Le problème, c'est qu'on s'est tellement préparé à passer une bonne soirée, un bon spectacle, que lorsque le type en question se met à parler, avec ses mots à lui et ses gestes à lui et ses explications à lui, pendant un quart d'heure, on se dit qu'on s'est trompé, qu'on s'est préparé à passer une bonne soirée mais qu'on ne s'est pas préparé à en passer une mauvaise. Zut. Mauvaise pioche.
Le marionnettiste pendant près d'un quart d'heure explique à l'avance la genèse de son projet, la conception de son « spectacle vieux de dix ans », la signification de tous les signes et symboles qui s'y déroulent, quelques références politiques orientées également, quelques pensées personnelles sur le bien de la planète... Beaucoup d'autres trucs de ce genre encore.
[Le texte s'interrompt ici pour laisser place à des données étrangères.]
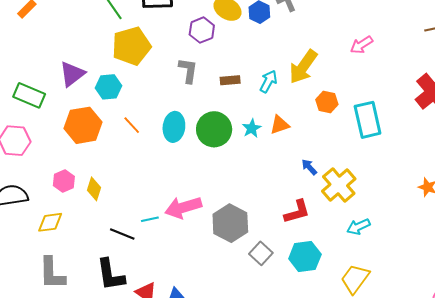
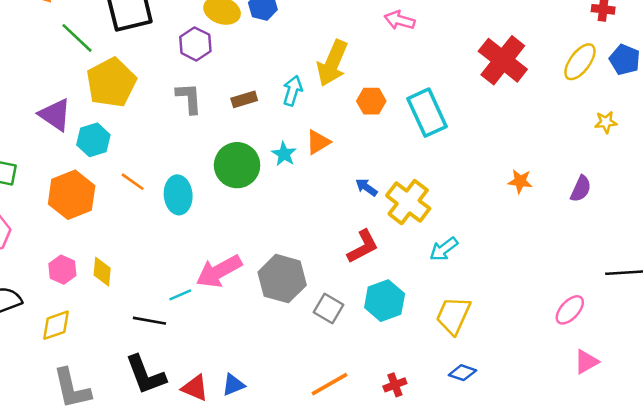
pink arrow: (361, 45) -> (400, 20), turned 60
purple triangle: (72, 74) -> (55, 115), moved, turned -36
cyan ellipse: (174, 127) -> (178, 195), moved

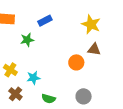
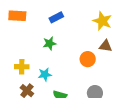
green star: (27, 40) -> (50, 43), moved
yellow cross: (10, 70) -> (22, 67), turned -32

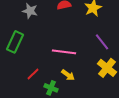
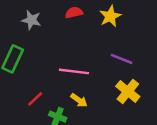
purple line: (102, 42) -> (122, 59), turned -30

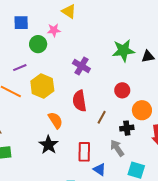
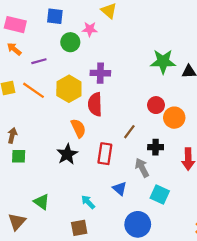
purple cross: (81, 66) -> (100, 73), moved, turned -36
purple line: (20, 68) -> (39, 61), moved
red semicircle: (79, 101) -> (95, 104), moved
orange circle: (142, 110) -> (174, 118), moved
red rectangle: (84, 152) -> (105, 154), moved

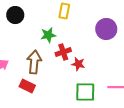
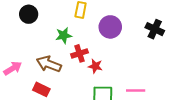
purple circle: (106, 29) -> (110, 27), moved
brown arrow: (34, 62) -> (49, 64), turned -75

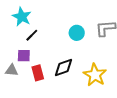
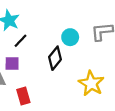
black diamond: (63, 68) -> (55, 58), moved, turned -30
red rectangle: (38, 73) -> (23, 96), moved

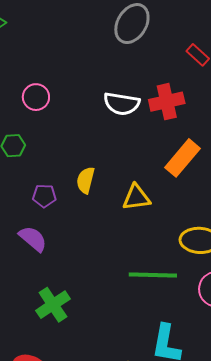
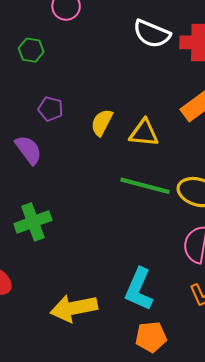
yellow semicircle: (86, 180) -> (102, 122), moved
green line: (153, 275) -> (145, 186), moved

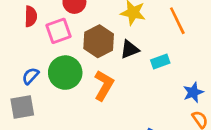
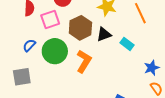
cyan rectangle: (160, 62) -> (127, 44), turned 56
blue semicircle: (30, 76) -> (29, 45), moved

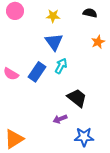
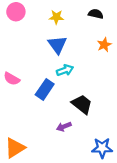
cyan arrow: (61, 66) -> (65, 70), turned 42
blue rectangle: (37, 72) -> (45, 89), moved
blue star: (84, 137) -> (102, 148), moved

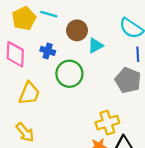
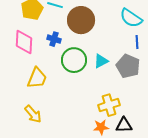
brown circle: (77, 30) -> (81, 20), size x1.4
cyan triangle: (95, 46) -> (101, 61), moved

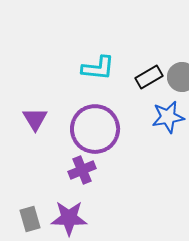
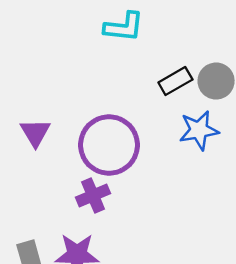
cyan L-shape: (98, 68) -> (124, 27), moved

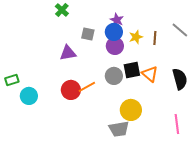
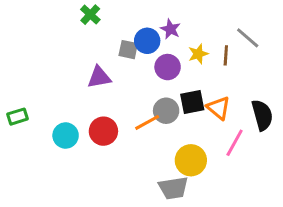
gray line: (180, 30) -> (248, 38), moved
blue circle: (114, 32) -> (147, 41), moved
orange line: (87, 87) -> (147, 122), moved
cyan circle: (29, 96) -> (66, 135), moved
pink line: (177, 124) -> (235, 143), moved, turned 36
Du coup, au terme de son petit speech, on se rend vite compte que le spectacle dont la durée, vingt minutes, est indiquée au programme, va durer aussi longtemps que le discours du bonhomme. C'est exactement ce qui se produit.
Comme le spectacle est mauvais, je me retrouve un peu déconcerté. Je me rabats sur ces choses simples qui d'ordinaire satisfont ma curiosité sur le moment : le mouvement des marionnettes, fluides, saccadées, humaines, bestiales, la coordination des mouvements du marionnettiste avec ses créatures, l'alternance des figures et des types de personnage. Le spectacle qui m'intéresse le plus à moi, ce sont les mimiques du marionnettiste, mimant toujours la démarche et l'allure de ses compagnons sculptés par ses propres soins. L'image en elle-même est intéressante, saisissante, indépendamment du fait que ce « spectacle vieux de dix ans » semble avoir été improvisé dix minutes plus tôt.
Lorsqu'à la fin, le marionnettiste utilise une marionnette à main aux excentricités capillaires amusantes, l'homme dans la marionnette récite un discours convenu sur la planète avec sa voix d'homme normal de tous les jours alors que n'importe quel enfant vous dirait (moi le premier) qu'une marionnette aussi bizarre ne parle pas comme ça... Quelle déception.